■ **DOCUMENT SECTION**
# Has anyone grown Okra?



## hurriken (Jul 28, 2011)

I was given a package of okra seed this year and they took off. I have 'fruit' now but does anyone know when to pick it?


----------



## alblancher (Jul 28, 2011)

The smaller the better.  When it gets big it gets stringy and very tough.  Throw it away if it is over 4 inches long.  They will produce huge numbers of pods if you keep it picked.  Try it for yourself you may be able to let specific varieties get bigger but I like to pick small.  You can cut into 1/2 inch slices and fry, pickle, saute to get the slime out and then cook with tomato and ham chunks.


----------



## hurriken (Jul 28, 2011)

Thanks for the great answer. Okra isn't too popular where I live near Chicago in fact I've never even tried to cook it.. We lived in Texas for a few years and fried okra quickly became one of our favorites. Do you have a breading recipe for deep frying? The ham and tomato thing sounds great too!


----------



## otter (Jul 28, 2011)

Okra is great I plant it every year . Great pickeled or fried


----------



## roller (Jul 28, 2011)

As it gets taller knock the leaves off below the Pods that will give it better groth on top. It likes to be warm and will make till frost.It is great fryed but roll it in corn meal and flour when you fry it. I do alot of pickling its great with Beer..


----------



## hurriken (Jul 28, 2011)

Wow, That looks really good. I didn't know it could be pickled.


----------



## pineywoods (Jul 28, 2011)

I have some planted and I'm having to pick it 2-3 times a week or the pods get too big. My County Extension Agent was out today and he picked a couple and ate them raw


----------



## roller (Jul 28, 2011)

Lots of veggies to be eaten raw from the garden. When I am picking I am usually eating...


----------



## eman (Jul 29, 2011)

Roller said:


> As it gets taller knock the leaves off below the Pods that will give it better groth on top. It likes to be warm and will make till frost.It is great fryed but roll it in corn meal and flour when you fry it. I do alot of pickling its great with Beer..


That okra just looks like it's waiting for a bloody mary to appear


----------



## hurriken (Jul 29, 2011)

So I guess I waited too long to pick this one?


----------



## pineywoods (Jul 29, 2011)

That would depend on the variety you planted. Take it in your hand and put your thumb on the tip that's up in your pick and push with your thumb. If it's not to big then it should snap. If it bends but doesn't snap then it's too big. That being said if your going to slice them up, batter and fry them then you can get away with using some of the bigger ones as long as they are still soft. I picked about a 1/2 of a 5 gal bucket full today and on Tuesday I picked almost two full 5 gal buckets of them. Once they start producing you'll have to pick often in order for them not to grow too big


----------



## otter (Jul 31, 2011)

They are also great on the grill you can roast them like hot dogs...


----------



## pineywoods (Jul 31, 2011)

I picked a half a 5 gallon bucket again today the stuff is growing like weeds


----------



## oldschoolbbq (Aug 1, 2011)

Cut it up into 1/2" length,roll in the Cornmeal/Flour mix and lay on a cookie sheet and freeze,bag and use for fried or unbreaded in Gumbos or soups.I don't have the room to grow so I get it at the market and but the pickeled k
	

	
	
		
		



		
		
	


	





ind every chance I get.My G-son LOVES it and is allways getting some when he comes over.

■ **SOURCE MATERIAL**
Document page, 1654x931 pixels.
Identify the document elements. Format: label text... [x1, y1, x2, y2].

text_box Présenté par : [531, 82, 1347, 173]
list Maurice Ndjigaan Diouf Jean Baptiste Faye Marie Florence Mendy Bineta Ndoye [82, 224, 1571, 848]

■ **BRIEF**
Copy the okra thread above word for word, from "# Has anyone" up to and including "alblancher (Jul 28, 2011)".

■ **ANSWER BELOW**
# Has anyone grown Okra?



## hurriken (Jul 28, 2011)

I was given a package of okra seed this year and they took off. I have 'fruit' now but does anyone know when to pick it?


----------



## alblancher (Jul 28, 2011)